The report draws attention to the negative effects hydropower projects have had on communities, including land and water grabbing, declining water quality and quantity in rivers, disruptions to ecosystems, biodiversity loss and deforestation. All of this leads to socio-economic harm for communities and creates food security concerns, as communities lose access to land, and face difficulties accessing water.
Due diligence as a ‘check box’ exercise
Most of the international financial institutions mentioned in the report (the Asian Development Bank, European Investment Bank (EIB), European Bank for Reconstruction and Development (EBRD), Germany’s KfW and others) lack solid environmental safeguards and effective human rights and environmental due diligence for every project. As a result, projects fail to protect human rights and the environment, as well as to provide adequate remedy.
In the case of the Nenskra hydropower plant, the UN Working Group on Business and Human Rights raised concerns in April 2019 that ‘despite the additional measures taken to comply with the standards of international financial institutions… there was a perception that consultations with communities were conducted as a check box exercise’. These concerns were later confirmed.
After two years of investigation, both the EIB’s and EBRD’s independent recourse mechanisms confirmed that the Nenskra dam in Georgia, worth EUR 1 billion, was non-compliant with banks’ requirements in the following areas of human rights and environmental protection:
- indigenous people’s rights,
- the protection of cultural heritage,
- gender issues,
- assessment and management of environmental and social impacts,
- information disclosure, and
- engagement of local communities and other stakeholders.
The lack of stakeholder engagement, including with scientists and affected communities, often leads to defamation campaigns against human rights and environmental defenders and professionals, who provide their opinions about the risks of projects.
Some governments (Tajikistan, Georgia) even use reprisals, including police forces, against the affected communities and activists.
Environmental damage and human rights violations: not enough to discourage investments in harmful hydropower?
In light of this, the news that the European Commission has asked the EIB to become ‘the largest investor’ in the Rogun hydropower project in Tajikistan raises numerous concerns.
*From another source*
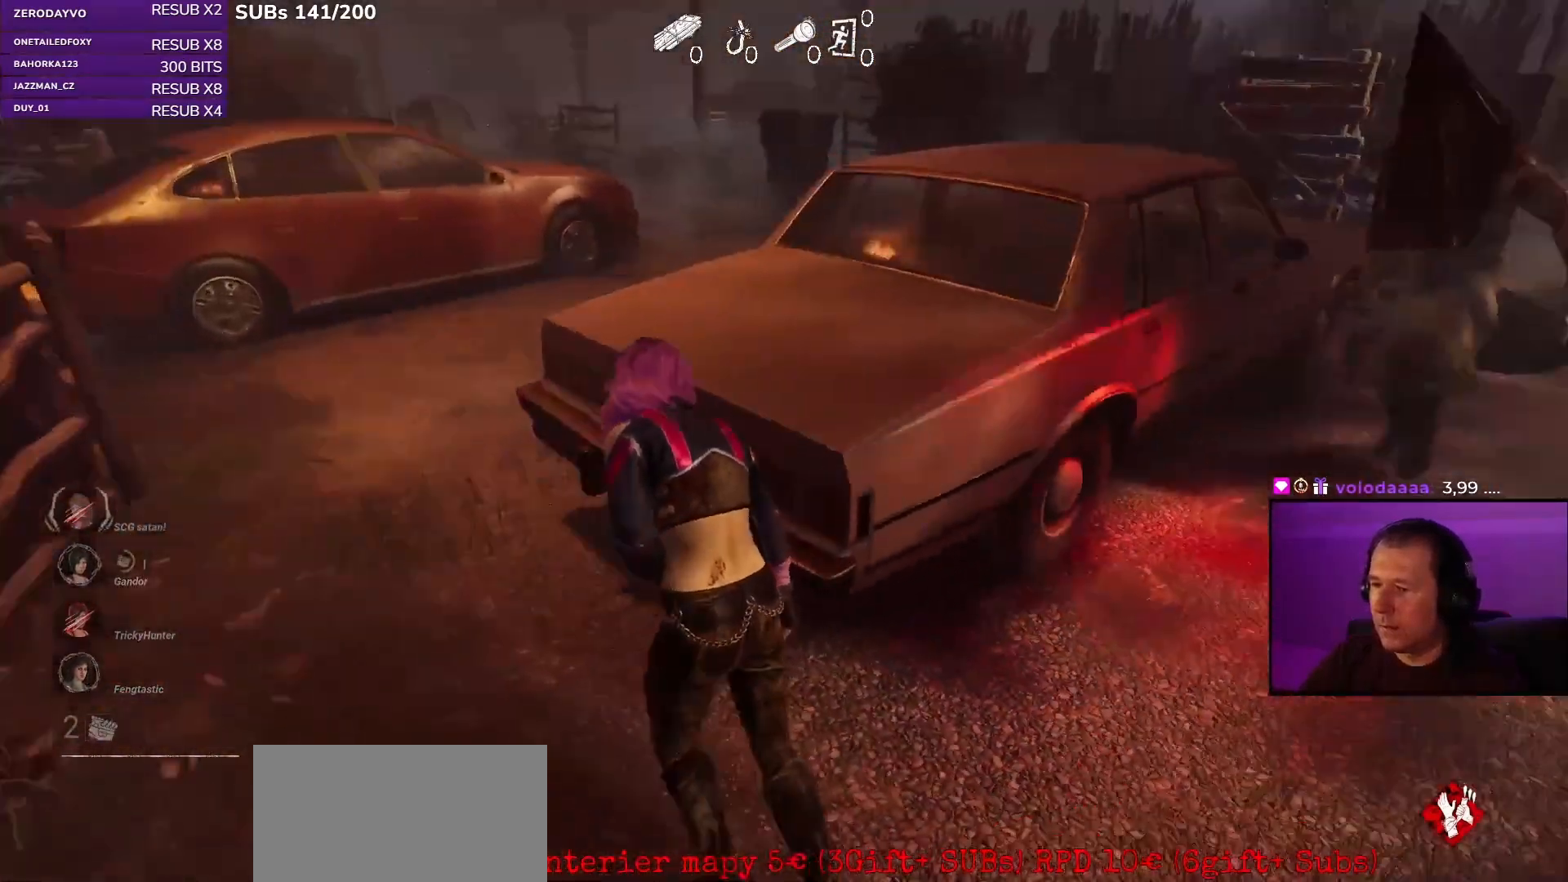
{"keys": ["a", "shift", "w"], "mouse": [], "events": []}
Construction of the USD 8 billion Rogun hydropower plant started in 2016. The project has been largely funded by Tajik government bonds and private loans coming from ‘a campaign of forced share-buying [in the Rogun project] among citizens in 2009-2010′. According to a study on the Rogun dam, ‘the majority of state employees, i.e. teachers, nurses, but also students were pressured to buy significant shares, sometimes to a value greater than an annual salary… The scheme caused such widespread debt among the population, that the World Bank warned it was significantly damaging the economy.’
The Rogun construction involved an involuntary resettlement of 42,000 people.
For many resettled families, the standard of living deteriorated as a result of land loss, lack of employment and poor access to essential services in new settlements. Local experts are also concerned about the ‘illegal trafficking’ of materials intended for the project and the alleged misappropriation of funds. According to the report by Business and Human Rights Centre, a crack in the dam was reported in 2019, which local experts attributed to the use of low-quality cement, steel and other building materials.
For these reasons, it is surprising to learn that an unnamed EU official “said a key reason for the EU to become a top investor in the hydropower dam was to make Tajikistan and its neighbours independent from Russian energy.’
The EU has vast tools and funds to support sustainable renewables investments in Tajikistan and all over Central Asia, rather than rush its investments into an environmentally unsustainable project that exacerbates human rights violations. Will the argument of gaining independence from Russian energy now excuse human rights violations and damage to the environment?